Art. 2.º O gado apreendido é relacionado e descrito nos termos do artigo 95.º do Contencioso Aduaneiro, aprovado pelo Decreto-Lei n.º 31664, de 22 de Novembro de 1941, e entregue aos competentes serviços regionais de agricultura do Ministério da Agricultura e Pescas.

Art. 3.º - 1 - Os animais a que se refere o artigo anterior ficam sujeitos às medidas de sanidade veterinária previstas nos artigos 4.º e 5.º do Decreto-Lei n.º 39209, de 14 de Maio de 1953.

2 - Sempre que razões sanitárias não imponham a occisão imediata dos animais para destruição dos despojos, os serviços regionais de agricultura promoverão a sua entrega à Junta Nacional dos Produtos Pecuários quando se verifique:

a)

Impossibilidade ou excessivo ónus da estabulação;

b)

Conveniência de utilização imediata para satisfação das necessidades de abastecimento da população;

c)

Requerimento do dono para que sejam alienados.

3 - A Junta Nacional dos Produtos Pecuários procederá à venda dos animais recebidos nos termos do n.º 2 e depositará o produto da venda na Caixa Geral de Depósitos, à ordem do tribunal do processo.

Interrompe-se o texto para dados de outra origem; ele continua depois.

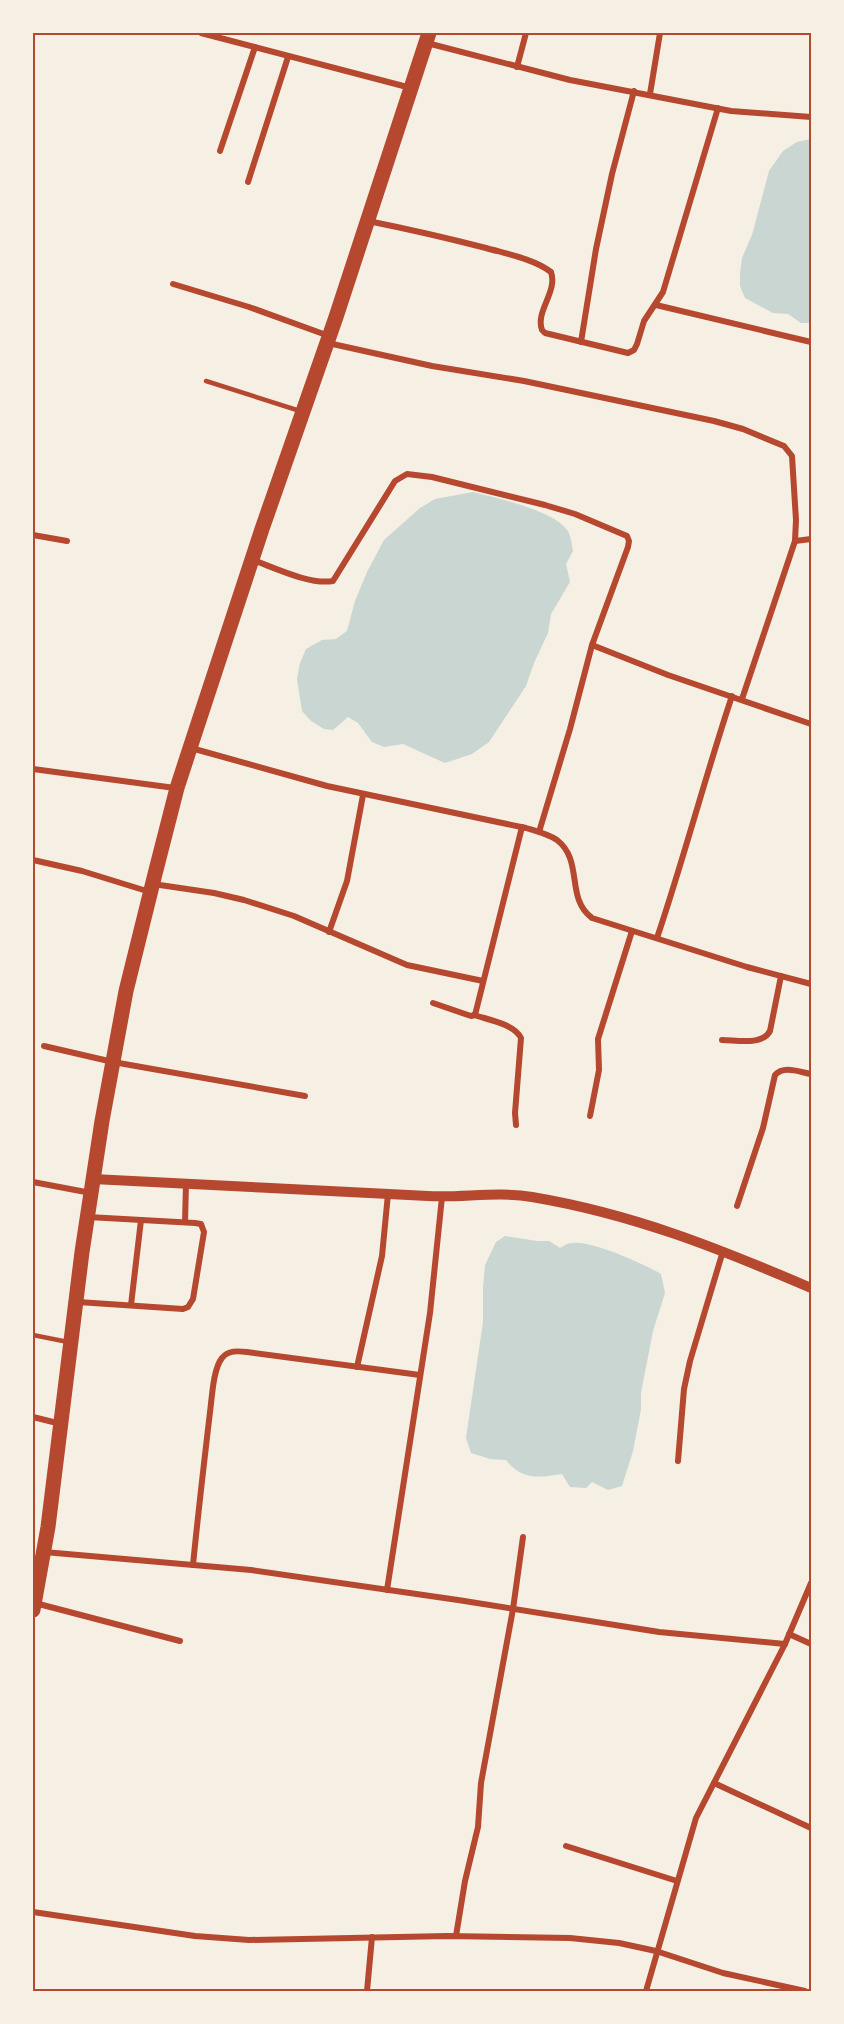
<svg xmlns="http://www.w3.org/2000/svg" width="844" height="2024" viewBox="0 0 844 2024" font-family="'Noto Serif',serif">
  <rect width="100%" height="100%" fill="#f6efe4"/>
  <g fill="#c9d6d2">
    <path d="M811,139v184h-10l-13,-9 -15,-1 -28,-15 -5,-12v-13l2,-15 10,-23 17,-64 14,-20 14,-9z"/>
    <path d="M473,492c23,6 85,19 96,41 2,5 3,13 4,18l-7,13 4,18 -19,32 -3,19 -14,30 -8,23 -37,56 -17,12 -27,9 -42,-19 -19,3 -12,-5 -14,-19 -10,-6 -15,13 -9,-1 -13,-8 -9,-10 -5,-32 3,-16 6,-14 16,-9 14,-1 11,-8 8,-30 12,-29 17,-32 36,-32 15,-9z"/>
    <path d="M505,1236l32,5h12l11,7c3,-2 8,-5 12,-5 19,-3 72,21 89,31l4,19 -12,38 -12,62v16l-8,42 -11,35 -14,4 -16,-8 -6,6 -16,-1 -8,-13c-24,4 -40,6 -56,-14l-16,-1 -19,-6 -5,-15 17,-116v-34l2,-23 11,-23z"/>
  </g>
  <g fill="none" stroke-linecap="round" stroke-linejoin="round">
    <g stroke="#b5482f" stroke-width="4.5">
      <path d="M206,381l94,30"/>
      <path d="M33,1335l35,7"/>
    </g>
    <g stroke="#b5482f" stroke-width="6">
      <path d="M201,33l210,55"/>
      <path d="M427,43l143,37 161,31 80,6"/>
      <path d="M517,67l9,-34"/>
      <path d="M650,94l10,-61"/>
      <path d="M220,151l35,-104"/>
      <path d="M248,182l40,-125"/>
      <path d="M368,221c40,8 79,17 118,27 21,6 48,11 65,24 7,20 -16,39 -9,58l3,3 83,20 6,-3 3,-6 7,-23 19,-29 55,-184"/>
      <path d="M173,284l76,23 80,29"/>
      <path d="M656,305l155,37"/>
      <path d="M581,342l15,-93 16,-75 22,-83"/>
      <path d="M328,343l104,23 92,15 190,40 29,8 41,17 8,10 4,64 -1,21 -53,158"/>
      <path d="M33,535l34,6"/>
      <path d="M795,541l16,-2"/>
      <path d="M253,560c22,8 57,25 80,21l62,-100 12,-7 25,3 113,28 30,9 52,22 2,5 -1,6 -36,98 -22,84 -31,103"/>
      <path d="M592,645l76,30 143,49"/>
      <path d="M191,748l136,38 199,42c10,3 22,6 31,12 27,21 8,58 35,78l155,49 64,17"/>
      <path d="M33,769l142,19"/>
      <path d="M33,860l49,11 68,21"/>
      <path d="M153,884l61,9 30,7 50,16 113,49 76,16"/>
      <path d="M329,932l18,-51 16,-86"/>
      <path d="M657,938c27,-80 48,-161 75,-242"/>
      <path d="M433,1003l38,13 4,-1 47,-188"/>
      <path d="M474,1015c15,5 40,9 47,23l-6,75 1,12"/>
      <path d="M722,1040c14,0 40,6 48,-9l11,-55"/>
      <path d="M44,1046l69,16 192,34"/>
      <path d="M590,1116l9,-46 -1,-31 34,-108"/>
      <path d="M33,1182l58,11"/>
      <path d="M737,1206l26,-78 12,-53c9,-10 24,-3 36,-1"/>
      <path d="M185,1222l1,-38"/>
      <path d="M78,1302l105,7 5,-2 5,-8 11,-67 -3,-8 -6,-1 -107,-6"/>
      <path d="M131,1305l10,-85"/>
      <path d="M357,1367l25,-111 6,-62"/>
      <path d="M33,1417l28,7"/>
      <path d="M678,1461l6,-72 6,-28 33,-110"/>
      <path d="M44,1552l207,18 207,30 201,32 126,12"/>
      <path d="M193,1565c5,-51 11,-102 17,-153 2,-14 3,-43 12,-54 6,-8 16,-7 25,-6l173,23"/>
      <path d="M387,1590l43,-277 12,-116"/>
      <path d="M35,1603l145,38"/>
      <path d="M789,1634l22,10"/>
      <path d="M714,1783l97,45"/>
      <path d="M566,1846l111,35"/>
      <path d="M33,1912l162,24 54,4 198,-4 123,2 49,5 37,8 67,22 82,18"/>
      <path d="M456,1936l9,-55 13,-54 3,-44 32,-174 10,-72"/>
      <path d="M367,1991l5,-54"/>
      <path d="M646,1991l50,-173 89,-174 26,-61"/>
    </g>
    <path stroke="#b5482f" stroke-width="10" d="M93,1179c112,6 223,11 335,17 34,2 70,-5 104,1 101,17 186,51 279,91"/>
    <path stroke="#b5482f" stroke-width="15" d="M33,1610l15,-83 34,-275 20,-131 24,-130 29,-117 22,-86 13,-40 72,-219 74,-212 93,-284"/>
  </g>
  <rect width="844" height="2024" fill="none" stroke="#f6efe4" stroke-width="69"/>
  <rect x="34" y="34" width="776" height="1956" fill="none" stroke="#b5482f" stroke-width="2"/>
</svg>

Art. 4.º Para efeitos do disposto no n.º 5 do artigo 36.º do Contencioso Aduaneiro, aprovado pelo Decreto-Lei n.º 31664, de 22 de Novembro de 1941, a circulação de gado efectua-se com o processamento dos seguintes documentos:

a)

Guia de trânsito, a emitir pelos serviços regionais de agricultura, da qual conste, designadamente, o nome do proprietário, a propriedade ou local donde saem os animais, número de animais por espécie, raças e características, data de saída e destino dos animais (abate ou permanência, indicando-se neste último caso o período de permanência);

b)

Documento comprovativo do pagamento de direitos, factura ou guia de remessa, consoante se trate de gado procedente directamente, do estrangeiro ou não, devendo neste último caso a factura ou guia de remessa indicar a data de remessa, o nome e residência dos remetentes e destinatários e assinatura daqueles, a procedência do gado e número de animais por espécie, raças e características.

Art. 5.º Independentemente do preceituado no artigo anterior, o gado que circule na zona fiscal da fronteira terrestre definida no artigo 694.º do Regulamento das Alfândegas, aprovado pelo Decreto-Lei n.º 31730, de 15 de Dezembro de 1941, ficará sujeito à guia de circulação prevista naquele artigo.

Art. 6.º O presente diploma entra em vigor na data da sua publicação.

Visto e aprovado em Conselho de Ministros de 12 de Fevereiro de 1981. - Francisco José Pereira Pinto Balsemão.

Promulgado em 23 de Março de 1981.

Publique-se.

O Presidente da República, ANTÓNIO RAMALHO EANES.